We are not detecting common subexpressions.

SebKrantz commented 2 months ago

@SebKrantz, try introducing some intermediate variables to make the problem larger but sparser:

Instead of:

    # Calculate consumption cj
    @expression(model, cj[j=1:graph.J],
        alpha * (sum(Pjn[j, n]^(1-sigma) for n=1:param.N)^(1/(1-sigma)) / omegaj[j])^(-1/(1+alpha*(rho-1))) * hj1malpha[j]^(-((rho-1)/(1+alpha*(rho-1))))
    )

try

    # Calculate consumption cj
    @variable(model, cj[j=1:graph.J])
    @constraint(model, [j=1:graph.J], cj[j] ==
        alpha * (sum(Pjn[j, n]^(1-sigma) for n=1:param.N)^(1/(1-sigma)) / omegaj[j])^(-1/(1+alpha*(rho-1))) * hj1malpha[j]^(-((rho-1)/(1+alpha*(rho-1))))
    )


Thanks @odow!
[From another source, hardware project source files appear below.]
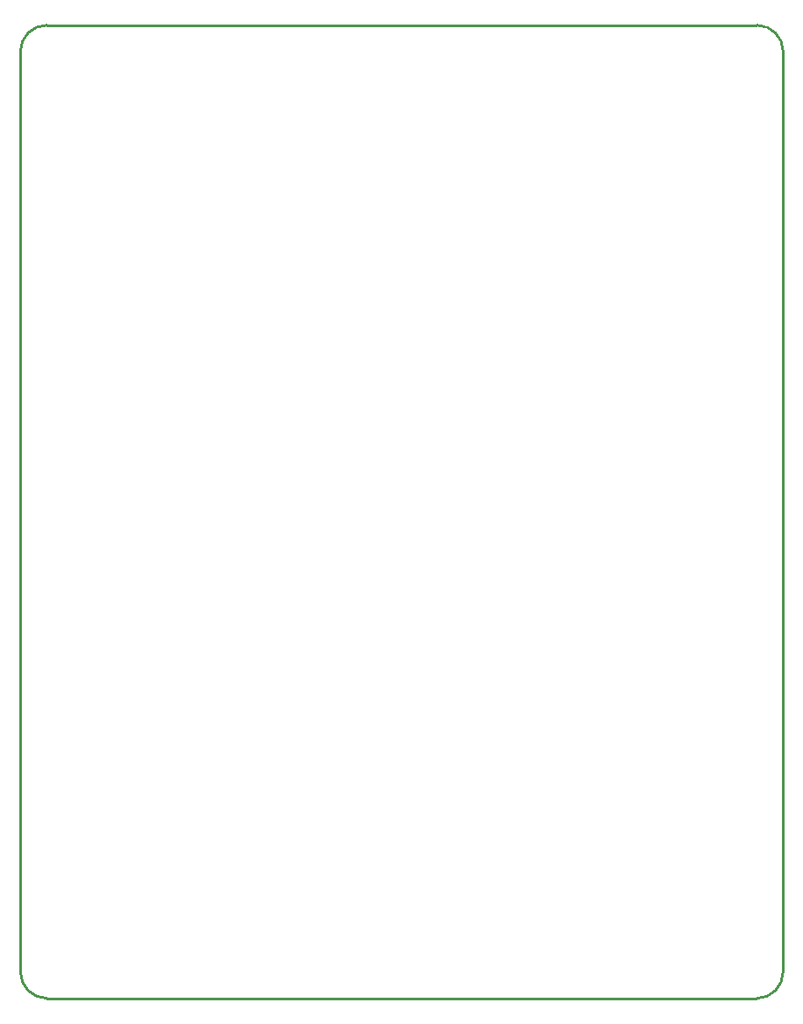
<source format=gko>
G04*
G04 #@! TF.GenerationSoftware,Altium Limited,Altium Designer,24.0.1 (36)*
G04*
G04 Layer_Color=16711935*
%FSLAX44Y44*%
%MOMM*%
G71*
G04*
G04 #@! TF.SameCoordinates,2E35C3AD-188A-49CD-8274-300F61BF0D8F*
G04*
G04*
G04 #@! TF.FilePolarity,Positive*
G04*
G01*
G75*
%ADD12C,0.2540*%
D12*
X1371600Y1219200D02*
G03*
X1346200Y1244600I-25400J0D01*
G01*
Y304800D02*
G03*
X1371600Y330200I0J25400D01*
G01*
X660400Y1244600D02*
G03*
X635000Y1219200I0J-25400D01*
G01*
Y330200D02*
G03*
X660400Y304800I25400J0D01*
G01*
X1346200D01*
X660400Y1244600D02*
X1346200D01*
X1371600Y330200D02*
Y1219200D01*
X635000Y330200D02*
Y1219200D01*
M02*

</source>
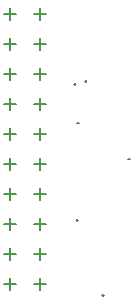
<source format=gbr>
G04*
G04 #@! TF.GenerationSoftware,Altium Limited,Altium Designer,24.10.1 (45)*
G04*
G04 Layer_Color=128*
%FSLAX44Y44*%
%MOMM*%
G71*
G04*
G04 #@! TF.SameCoordinates,6C15008D-1AD3-4549-9602-DC6CD9F93784*
G04*
G04*
G04 #@! TF.FilePolarity,Positive*
G04*
G01*
G75*
%ADD31C,0.1270*%
D31*
X43668Y534162D02*
X53868D01*
X48768Y529062D02*
Y539262D01*
X18268Y534162D02*
X28468D01*
X23368Y529062D02*
Y539262D01*
X18268Y559562D02*
X28468D01*
X23368Y554462D02*
Y564662D01*
X43668Y559562D02*
X53868D01*
X48768Y554462D02*
Y564662D01*
X18268Y584962D02*
X28468D01*
X23368Y579862D02*
Y590062D01*
X43668Y584962D02*
X53868D01*
X48768Y579862D02*
Y590062D01*
X18268Y610362D02*
X28468D01*
X23368Y605262D02*
Y615462D01*
X43668Y610362D02*
X53868D01*
X48768Y605262D02*
Y615462D01*
X18268Y381762D02*
X28468D01*
X23368Y376662D02*
Y386862D01*
X43668Y381762D02*
X53868D01*
X48768Y376662D02*
Y386862D01*
X18268Y407162D02*
X28468D01*
X23368Y402062D02*
Y412262D01*
X43668Y407162D02*
X53868D01*
X48768Y402062D02*
Y412262D01*
X18268Y432562D02*
X28468D01*
X23368Y427462D02*
Y437662D01*
X43668Y432562D02*
X53868D01*
X48768Y427462D02*
Y437662D01*
X18268Y457962D02*
X28468D01*
X23368Y452862D02*
Y463062D01*
X43668Y457962D02*
X53868D01*
X48768Y452862D02*
Y463062D01*
X43668Y508762D02*
X53868D01*
X48768Y503662D02*
Y513862D01*
X43668Y483362D02*
X53868D01*
X48768Y478262D02*
Y488462D01*
X18268Y483362D02*
X28468D01*
X23368Y478262D02*
Y488462D01*
X18268Y508762D02*
X28468D01*
X23368Y503662D02*
Y513862D01*
X79904Y518668D02*
X81404D01*
X80654Y517918D02*
Y519418D01*
X86654Y553908D02*
X88154D01*
X87404Y553158D02*
Y554658D01*
X101104Y372592D02*
X102604D01*
X101854Y371842D02*
Y373341D01*
X123706Y488188D02*
X125206D01*
X124456Y487438D02*
Y488938D01*
X77250Y551408D02*
X78750D01*
X78000Y550658D02*
Y552158D01*
X79768Y436118D02*
X81268D01*
X80518Y435368D02*
Y436868D01*
M02*

</source>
However, there already exists a primal version of the problem, which is larger and also a lo faster (0.28 seconds instead of 9). My reason for employing the dual solution is to have as few optimisation variables as possible to be able to efficiently solve really large networks (with thousands of nodes and edges). I am thus thinking: if the symbolics cannot be fixed to efficiently process the sequence of expressions used to create the complex objective, could there be a way in JuMP to have an ordinary (black box) objective function? It should still be possible to numerically detect sparsity.

odow commented 2 months ago

The issue is not the number of variables, but now long it takes JuMP to compute derivatives.
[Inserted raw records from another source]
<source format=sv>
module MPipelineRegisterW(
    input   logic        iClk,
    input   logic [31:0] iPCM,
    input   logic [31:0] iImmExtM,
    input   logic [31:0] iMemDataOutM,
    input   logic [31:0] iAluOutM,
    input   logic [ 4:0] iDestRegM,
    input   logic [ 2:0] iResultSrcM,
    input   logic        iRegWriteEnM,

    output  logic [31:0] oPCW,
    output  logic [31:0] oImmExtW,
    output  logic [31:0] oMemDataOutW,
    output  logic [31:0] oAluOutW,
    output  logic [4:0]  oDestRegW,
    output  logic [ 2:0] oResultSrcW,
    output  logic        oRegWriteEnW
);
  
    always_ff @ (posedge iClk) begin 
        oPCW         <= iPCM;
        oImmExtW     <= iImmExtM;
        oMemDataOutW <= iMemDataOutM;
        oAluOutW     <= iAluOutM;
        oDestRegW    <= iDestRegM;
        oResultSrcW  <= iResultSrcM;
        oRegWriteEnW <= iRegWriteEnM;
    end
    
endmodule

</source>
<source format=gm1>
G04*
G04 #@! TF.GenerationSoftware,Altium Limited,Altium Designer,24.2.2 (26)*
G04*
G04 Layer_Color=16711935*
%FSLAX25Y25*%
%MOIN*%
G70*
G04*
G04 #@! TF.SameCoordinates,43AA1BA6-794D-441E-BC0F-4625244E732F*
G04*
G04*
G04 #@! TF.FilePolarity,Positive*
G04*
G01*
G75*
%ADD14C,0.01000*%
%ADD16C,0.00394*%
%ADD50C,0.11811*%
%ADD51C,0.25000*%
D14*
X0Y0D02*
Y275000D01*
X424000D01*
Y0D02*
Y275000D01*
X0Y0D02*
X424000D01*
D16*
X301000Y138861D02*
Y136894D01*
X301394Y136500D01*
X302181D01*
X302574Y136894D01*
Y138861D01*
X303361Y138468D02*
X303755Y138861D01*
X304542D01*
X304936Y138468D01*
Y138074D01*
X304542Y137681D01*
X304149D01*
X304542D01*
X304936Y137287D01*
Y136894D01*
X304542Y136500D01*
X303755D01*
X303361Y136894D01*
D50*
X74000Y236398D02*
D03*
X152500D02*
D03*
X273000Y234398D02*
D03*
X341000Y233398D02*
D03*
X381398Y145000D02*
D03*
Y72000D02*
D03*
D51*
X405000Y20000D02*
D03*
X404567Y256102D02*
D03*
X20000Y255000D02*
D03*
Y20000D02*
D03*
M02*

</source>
The AD engine in JuMP is really designed for lots of simpler sparse expressions, instead of one very complicated expression. in addition, at the moment we don't exploit common subexpressions, so if you have cj[j] in multiple places, we copy-paste the entire expression, instead of caching it somewhere.
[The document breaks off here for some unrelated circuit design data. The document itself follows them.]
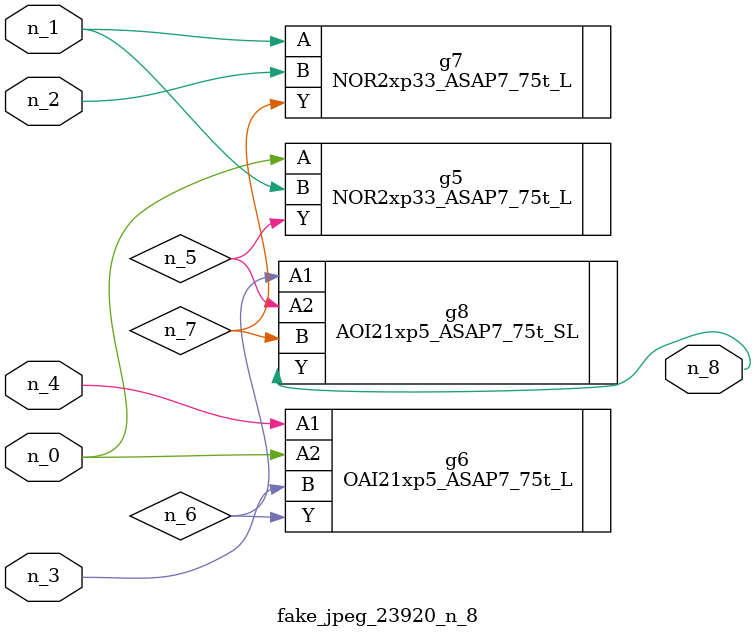
<source format=v>
module fake_jpeg_23920_n_8 (n_3, n_2, n_1, n_0, n_4, n_8);

input n_3;
input n_2;
input n_1;
input n_0;
input n_4;

output n_8;

wire n_6;
wire n_5;
wire n_7;

NOR2xp33_ASAP7_75t_L g5 ( 
.A(n_0),
.B(n_1),
.Y(n_5)
);

OAI21xp5_ASAP7_75t_L g6 ( 
.A1(n_4),
.A2(n_0),
.B(n_3),
.Y(n_6)
);

NOR2xp33_ASAP7_75t_L g7 ( 
.A(n_1),
.B(n_2),
.Y(n_7)
);

AOI21xp5_ASAP7_75t_SL g8 ( 
.A1(n_6),
.A2(n_5),
.B(n_7),
.Y(n_8)
);


endmodule
</source>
You can add black-box functions to JuMP: https://jump.dev/JuMP.jl/stable/manual/nonlinear/#jump_user_defined_operators

But you need to provide derivatives, or we will use ForwardDiff (which won't scale to high dimensional inputs).

SebKrantz commented 2 months ago

Ok, thanks! It does not work however in this case making cj a constraint:

EXIT: Invalid number in NLP function or derivative detected.

ERROR: Solver returned with error code INVALID_MODEL.
Stacktrace:
 [1] error(s::String)
   @ Base ./error.jl:35
 [2] optimal_network(param::Dict{Any, Any}, graph::Dict{Symbol, Any}; I0::Nothing, Il::Nothing, Iu::Nothing, verbose::Bool, return_model::Int64)
   @ OptimalTransportNetworks ~/Documents/Julia/OptimalTransportNetworks.jl/src/main/optimal_network.jl:167
 [3] optimal_network(param::Dict{Any, Any}, graph::Dict{Symbol, Any})
   @ OptimalTransportNetworks ~/Documents/Julia/OptimalTransportNetworks.jl/src/main/optimal_network.jl:30
 [4] top-level scope
   @ ~/Documents/Julia/OptimalTransportNetworks.jl/examples/example01.jl:32

In any case, I am doubtful that such hacks will eventually make the dual problem faster than the primal one. So I guess in this case the solution of @gdalle (or in general writing the objective as an ordinary Julia function and using other differentiation tools) may be the way forward, or the dual solution is just not feasible in Julia at this point.

Do keep me posted though if there are improvements to the AD backend or in MathOptSymbolicAD.jl, and I'll be happy to reconsider the dual solution.

gdalle commented 2 months ago

So I guess in this case the solution of @gdalle (or in general writing the objective as an ordinary Julia function and using other differentiation tools) may be the way forward, or the dual solution is just not feasible in Julia at this point.

We're working on a revamp of SparseConnectivityTracer.jl + DifferentiationInterface.jl for a conference submission so it won't be right now, but I hope to be able to help you soon enough!

You can try Symbolics.jl + SparseDiffTools.jl + Optimization.jl, which would be the old combo for sparse hessians, but I can't guarantee it will work better for your specific code (although it is more battle tested)

odow commented 2 months ago

It does not work however in this case making cj a constraint:

This is likely because the starting value is 0 and you have a 1 / cj.

It's annoying that there are a number of "tricks" required to get this to work.

odow commented 2 months ago

Closing this in favor of #2488. There's nothing we need to do here, other than re-introduce common subexpressions.